Communication is a word that we often hear but rarely think about. We know it is important and we know we are supposed to do it on a daily basis (like brushing our teeth) but very few of us actually dedicated time and energy to the act of it. Communication becomes particularly important in business relationships, especially your relationship with your real estate agent. You would think a person that sells and buys real estate for individuals would know how to communicate effectively, but as of late, I am coming across many situations that show me that just is not true.
Recently, I had a showing in a popular community with hundreds of homes in the complex. At the gate of the community were over 50 lockboxes holding the keys to the various units that have been listed for sale. I was showing only 5 units that day, and had made contact with over 10 agents in the days preceding the showing day to set up appointments and let the agents know that I would be showing their listings. Of the over 10 phone calls and emails I made and sent, only 5 got back to me in time and 3 still have not contacted me (three weeks later). This was my first tip-off that perhaps these agents are not experts at communication.
Next, on showing day I arrived at the gate where the lockboxes were and proceeded to get the keys for the units I wanted to show.

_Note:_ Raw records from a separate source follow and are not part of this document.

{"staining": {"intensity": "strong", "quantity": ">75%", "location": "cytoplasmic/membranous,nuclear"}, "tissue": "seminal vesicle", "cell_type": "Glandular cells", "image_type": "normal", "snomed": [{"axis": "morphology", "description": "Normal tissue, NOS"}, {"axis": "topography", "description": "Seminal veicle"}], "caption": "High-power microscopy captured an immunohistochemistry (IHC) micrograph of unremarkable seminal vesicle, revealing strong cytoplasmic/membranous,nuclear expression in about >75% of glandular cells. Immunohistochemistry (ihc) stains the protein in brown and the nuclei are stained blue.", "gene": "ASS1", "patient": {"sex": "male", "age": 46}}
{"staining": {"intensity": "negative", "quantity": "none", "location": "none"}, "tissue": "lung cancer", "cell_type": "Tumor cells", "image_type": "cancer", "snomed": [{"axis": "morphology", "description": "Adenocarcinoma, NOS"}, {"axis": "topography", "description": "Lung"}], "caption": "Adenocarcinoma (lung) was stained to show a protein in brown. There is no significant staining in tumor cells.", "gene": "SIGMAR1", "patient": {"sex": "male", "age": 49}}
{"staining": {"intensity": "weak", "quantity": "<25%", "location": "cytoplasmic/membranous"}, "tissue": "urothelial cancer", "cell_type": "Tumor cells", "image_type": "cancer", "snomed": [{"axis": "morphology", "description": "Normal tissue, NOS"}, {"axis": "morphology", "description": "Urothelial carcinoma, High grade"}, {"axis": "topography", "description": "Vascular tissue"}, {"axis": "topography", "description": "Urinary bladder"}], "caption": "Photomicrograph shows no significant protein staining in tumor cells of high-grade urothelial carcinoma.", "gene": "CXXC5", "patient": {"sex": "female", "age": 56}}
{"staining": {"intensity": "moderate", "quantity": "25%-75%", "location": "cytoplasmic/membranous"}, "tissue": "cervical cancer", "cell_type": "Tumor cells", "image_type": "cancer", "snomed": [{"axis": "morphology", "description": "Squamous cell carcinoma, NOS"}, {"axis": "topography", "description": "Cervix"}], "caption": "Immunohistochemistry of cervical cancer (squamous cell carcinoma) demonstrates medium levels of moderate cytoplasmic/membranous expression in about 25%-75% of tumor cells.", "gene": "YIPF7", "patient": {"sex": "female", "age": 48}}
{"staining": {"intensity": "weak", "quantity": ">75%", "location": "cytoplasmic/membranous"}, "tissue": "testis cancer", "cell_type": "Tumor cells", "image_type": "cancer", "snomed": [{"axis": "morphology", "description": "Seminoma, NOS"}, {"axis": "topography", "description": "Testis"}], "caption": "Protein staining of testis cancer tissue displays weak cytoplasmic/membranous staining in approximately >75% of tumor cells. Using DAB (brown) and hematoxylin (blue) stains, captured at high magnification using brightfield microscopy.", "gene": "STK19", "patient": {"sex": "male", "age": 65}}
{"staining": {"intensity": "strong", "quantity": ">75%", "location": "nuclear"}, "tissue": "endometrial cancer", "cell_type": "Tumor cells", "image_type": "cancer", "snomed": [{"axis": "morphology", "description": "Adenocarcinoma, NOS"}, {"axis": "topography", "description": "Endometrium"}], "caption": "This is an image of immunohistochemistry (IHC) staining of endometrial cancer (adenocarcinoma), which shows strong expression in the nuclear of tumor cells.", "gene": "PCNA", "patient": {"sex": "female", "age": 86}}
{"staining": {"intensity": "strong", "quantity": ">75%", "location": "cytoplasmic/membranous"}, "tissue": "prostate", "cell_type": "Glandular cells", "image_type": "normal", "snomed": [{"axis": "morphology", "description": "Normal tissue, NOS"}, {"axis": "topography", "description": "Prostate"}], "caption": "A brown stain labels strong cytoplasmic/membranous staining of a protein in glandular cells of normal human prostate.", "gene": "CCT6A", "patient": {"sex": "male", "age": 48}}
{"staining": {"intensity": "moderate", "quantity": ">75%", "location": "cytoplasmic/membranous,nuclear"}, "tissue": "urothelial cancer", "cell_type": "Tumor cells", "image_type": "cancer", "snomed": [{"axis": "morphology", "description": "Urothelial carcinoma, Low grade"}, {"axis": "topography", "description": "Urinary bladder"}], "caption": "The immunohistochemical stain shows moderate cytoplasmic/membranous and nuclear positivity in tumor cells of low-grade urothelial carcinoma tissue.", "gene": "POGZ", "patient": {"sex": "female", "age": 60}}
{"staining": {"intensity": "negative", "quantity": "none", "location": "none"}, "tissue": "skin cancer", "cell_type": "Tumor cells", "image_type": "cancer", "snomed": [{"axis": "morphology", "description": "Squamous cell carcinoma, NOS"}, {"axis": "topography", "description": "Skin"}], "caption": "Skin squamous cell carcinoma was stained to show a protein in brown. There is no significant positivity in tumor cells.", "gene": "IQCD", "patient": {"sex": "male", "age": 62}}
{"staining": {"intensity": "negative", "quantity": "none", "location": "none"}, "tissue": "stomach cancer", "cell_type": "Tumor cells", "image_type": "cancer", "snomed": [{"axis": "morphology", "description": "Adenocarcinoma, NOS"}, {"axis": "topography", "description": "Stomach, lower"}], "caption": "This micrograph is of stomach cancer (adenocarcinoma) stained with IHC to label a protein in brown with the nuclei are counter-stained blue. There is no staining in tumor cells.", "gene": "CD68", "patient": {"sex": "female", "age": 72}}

To my utter and absolutely disbelief, I found myself facing lockboxes with no indication of who the agent was or what the unit number was. There were some agents who had taped their business card to the lockbox or used a permanent marker (oddly enough) to write the unit number on the box – but the overwhelming majority were blank. I could not believe this. How does one think he/she can sell a listing if the showing agents and prospective buyers cannot gain access to the unit?! I made a few phone calls, only one of which was answered and finally opened the lockboxes and got the keys. Some of the boxes had multiple units’ keys in there with no labels, again! This pattern was beginning to alarm me and my clients finally arrived so I brushed it off and we began our tour.
Now, I had made appointments and given courtesy notice that morning to all of the agents of the units I would be showing. Two of the units were vacant so that was no problem, but the last three still had people living in them. One family I felt particularly bad for, was trying to put their baby to sleep when I rang the doorbell and ended up with a crying infant because their agent had forgotten to tell them that their home would be shown today (by appointment!). Another lady had just gotten out of the shower and was more than shocked and surprised that anyone had made an appointment to see her home.
I write this today to let all you prospective sellers and buyers know to ask your agent about these things and be aware that although you may think your agent is a key communicator, he or she may not be. A communicative and professional agent would have let his or her clients not only know that someone was coming by to see the unit but would also conduct himself/herself in such a professional manner as to make it easy and stress-free for a prospective buyer to want to purchase the home. In this unique market, and in the aftermath of the mortgage crisis, we as real estate agents should work towards reviving the professionalism and integrity of our industry so that we can do our part in this nation’s recovery. Recovery starts with one person who changes the image of the unprofessional and shady real estate professional in the mind of just one client who then changes the mind of another and so on.